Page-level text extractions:

******

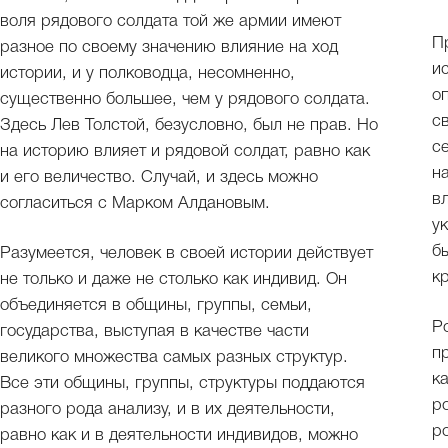
воля рядового солдата той же армии имеют
П
разное по своему значению влияние на ход
и
истории, и у полководца, несомненно,
о
существенно большее, чем у рядового солдата.
с
Здесь Лев Толстой, безусловно, был не прав. Но
с
на историю влияет и рядовой солдат, равно как
н
и его величество. Случай, и здесь можно
в
согласиться с Марком Алдановым.
у
б
Разумеется, человек в своей истории действует
к
не только и даже не столько как индивид. Он
объединяется в общины, группы, семьи,
Р
государства, выступая в качестве части
п
великого множества самых разных структур.
к
Все эти общины, группы, структуры поддаются
р
разного рода анализу, и в их деятельности,
р
равно как и в деятельности индивидов, можно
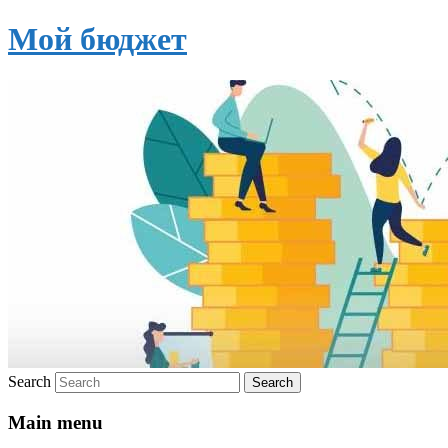
Мой бюджет
Search
Main menu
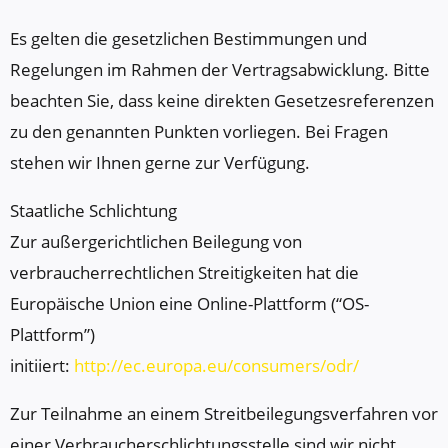
Es gelten die gesetzlichen Bestimmungen und
Regelungen im Rahmen der Vertragsabwicklung. Bitte
beachten Sie, dass keine direkten Gesetzesreferenzen
zu den genannten Punkten vorliegen. Bei Fragen
stehen wir Ihnen gerne zur Verfügung.
Staatliche Schlichtung
Zur außergerichtlichen Beilegung von
verbraucherrechtlichen Streitigkeiten hat die
Europäische Union eine Online-Plattform (“OS-
Plattform”)
initiiert:
http://ec.europa.eu/consumers/odr/
Zur Teilnahme an einem Streitbeilegungsverfahren vor
einer Verbraucherschlichtungsstelle sind wir nicht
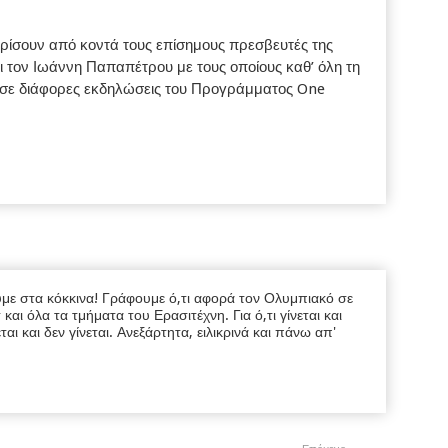
ωρίσουν από κοντά τους επίσημους πρεσβευτές της
 τον Ιωάννη Παπαπέτρου με τους οποίους καθ’ όλη τη
ν σε διάφορες εκδηλώσεις του Προγράμματος One
υμε στα κόκκινα! Γράφουμε ό,τι αφορά τον Ολυμπιακό σε
ι όλα τα τμήματα του Ερασιτέχνη. Για ό,τι γίνεται και
εται και δεν γίνεται. Ανεξάρτητα, ειλικρινά και πάνω απ'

******

> _How to complete this task_
Without the pictures, give all the records above again exactly.

> _Answer to the problem_
воля рядового солдата той же армии имеют
П
разное по своему значению влияние на ход
и
истории, и у полководца, несомненно,
о
существенно большее, чем у рядового солдата.
с
Здесь Лев Толстой, безусловно, был не прав. Но
с
на историю влияет и рядовой солдат, равно как
н
и его величество. Случай, и здесь можно
в
согласиться с Марком Алдановым.
у
б
Разумеется, человек в своей истории действует
к
не только и даже не столько как индивид. Он
объединяется в общины, группы, семьи,
Р
государства, выступая в качестве части
п
великого множества самых разных структур.
к
Все эти общины, группы, структуры поддаются
р
разного рода анализу, и в их деятельности,
р
равно как и в деятельности индивидов, можно
Мой бюджет
Search
Main menu
Es gelten die gesetzlichen Bestimmungen und
Regelungen im Rahmen der Vertragsabwicklung. Bitte
beachten Sie, dass keine direkten Gesetzesreferenzen
zu den genannten Punkten vorliegen. Bei Fragen
stehen wir Ihnen gerne zur Verfügung.
Staatliche Schlichtung
Zur außergerichtlichen Beilegung von
verbraucherrechtlichen Streitigkeiten hat die
Europäische Union eine Online-Plattform (“OS-
Plattform”)
initiiert:
http://ec.europa.eu/consumers/odr/
Zur Teilnahme an einem Streitbeilegungsverfahren vor
einer Verbraucherschlichtungsstelle sind wir nicht
ωρίσουν από κοντά τους επίσημους πρεσβευτές της
 τον Ιωάννη Παπαπέτρου με τους οποίους καθ’ όλη τη
ν σε διάφορες εκδηλώσεις του Προγράμματος One
υμε στα κόκκινα! Γράφουμε ό,τι αφορά τον Ολυμπιακό σε
ι όλα τα τμήματα του Ερασιτέχνη. Για ό,τι γίνεται και
εται και δεν γίνεται. Ανεξάρτητα, ειλικρινά και πάνω απ'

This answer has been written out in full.